Complete materials and methods are available in the online supplementary methods.
Atoh1WT, Atoh1Δintestine, APCmin and APCmin; Atoh1Δintestine mice were treated either with vehicle or Gamma secretase inhibitor-20 (GSI-20; EMD) at 10μM/kg once (1×GSI) or twice (2×GSI) a day for five days.
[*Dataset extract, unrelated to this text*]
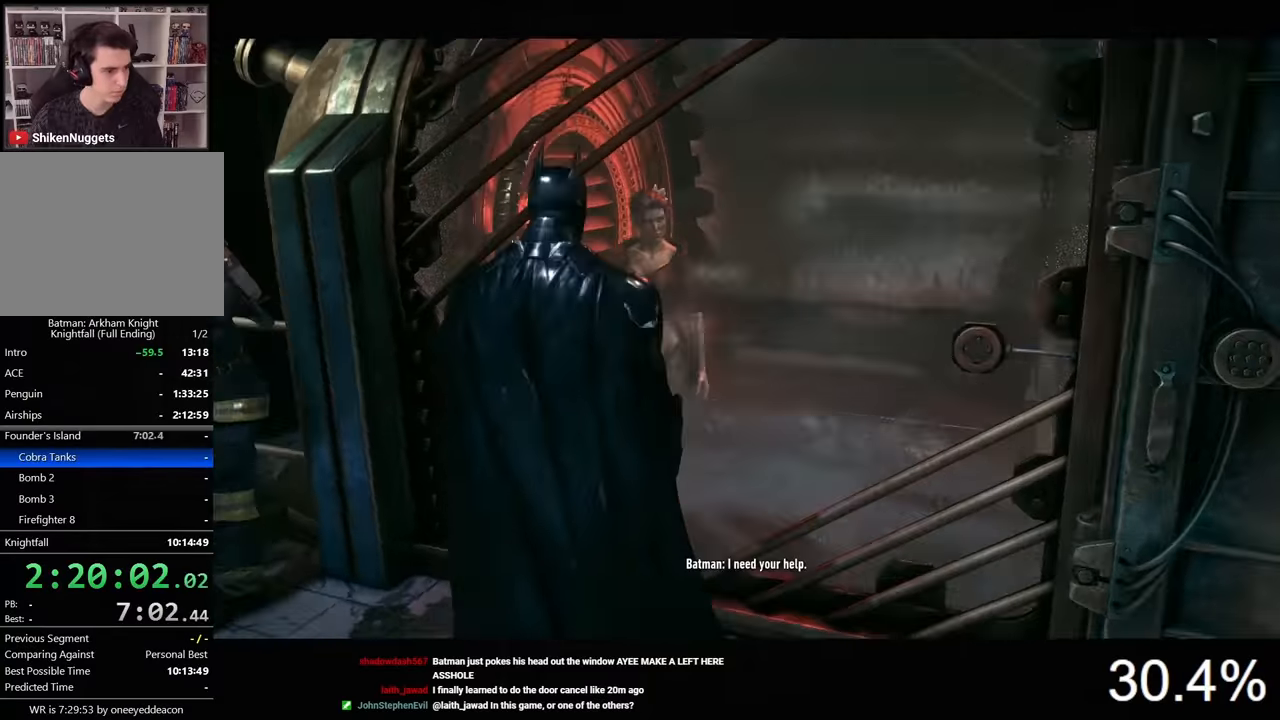
{"keys": [], "mouse": [], "mouse_move": "still", "events": []}
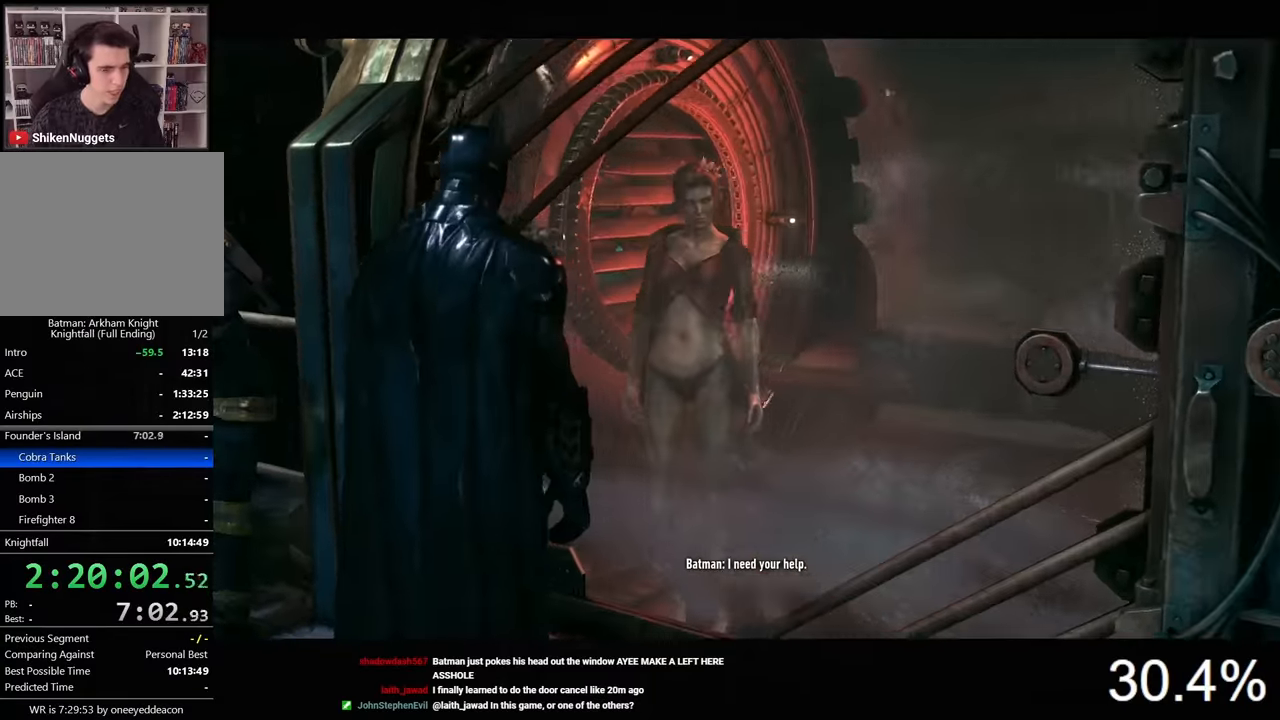
{"keys": [], "mouse": [], "mouse_move": "still", "events": [[400, "mouse_left", "down"], [500, "mouse_left", "up"]]}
Sections were stained for BrdU (Developmental Studies Hybridoma Bank), cleaved caspase-3 (Cell Signaling Technology), lysozyme (Invitrogen) and chromogranin A (ImmunoStar incorporated). Two-way ANOVA and Bonferroni posthoc analysis was used to measure significance (for BrdU and C-caspase-3 analysis).
HCT116, HT29, LOVO, LS174T, RKO, and SW480 were treated with DMSO or 5μM DAPT (SIGMA) for four days. Non-targeting and ATOH1-shRNA constructs (SIGMA) packaged into lentivirus were used to infect cells before treatment. Cell Counting-8 Kit (Dojindo) and BrdU cell proliferation kit (Millipore) were used to measure proliferation.
CRC cell and intestinal protein lysates were used for immunoblotting. The following antibodies were used mouse IgM anti- actin (Developmental Studies Hybridoma Bank), rabbit polyclonal anti- HES1 (Dr. Nadean Brown, Cincinnati Children’s Hospital), rabbit polyclonal anti-cleaved Notch 1 (Val1744; Cell Signaling Technology), mouse monoclonal anti-Notch1 (mN1A; Santa Cruz Biotechnology), mouse monoclonal anti-p27[Kip1] (BD Transduction Laboratories) rabbit polyclonal anti-TFF3 (Dr. Daniel Podolsky, University of Texas), and rabbit polyclonal anti-poly-ADP ribose polymerase (PARP) (Cell Signaling Technology).
CRC cells treated with DMSO or DAPT (and shRNA) were harvested and used for RNA purification (Qiagen), DNase digestion, cDNA synthesis (Invitrogen) and SYBR Green-based qRT-PCR (Stratagene). A similar procedure was used for qRT-PCR from intestinal tissues treated with vehicle or GSI (GSI-20, 10μM/kg once a day for five days). The primers for the qRT-PCR are listed in the supplementary Tables 1 and 2. Two tailed Student’s T-test and two-way ANOVA with Bonferroni posthoc test was used for bivariate analysis.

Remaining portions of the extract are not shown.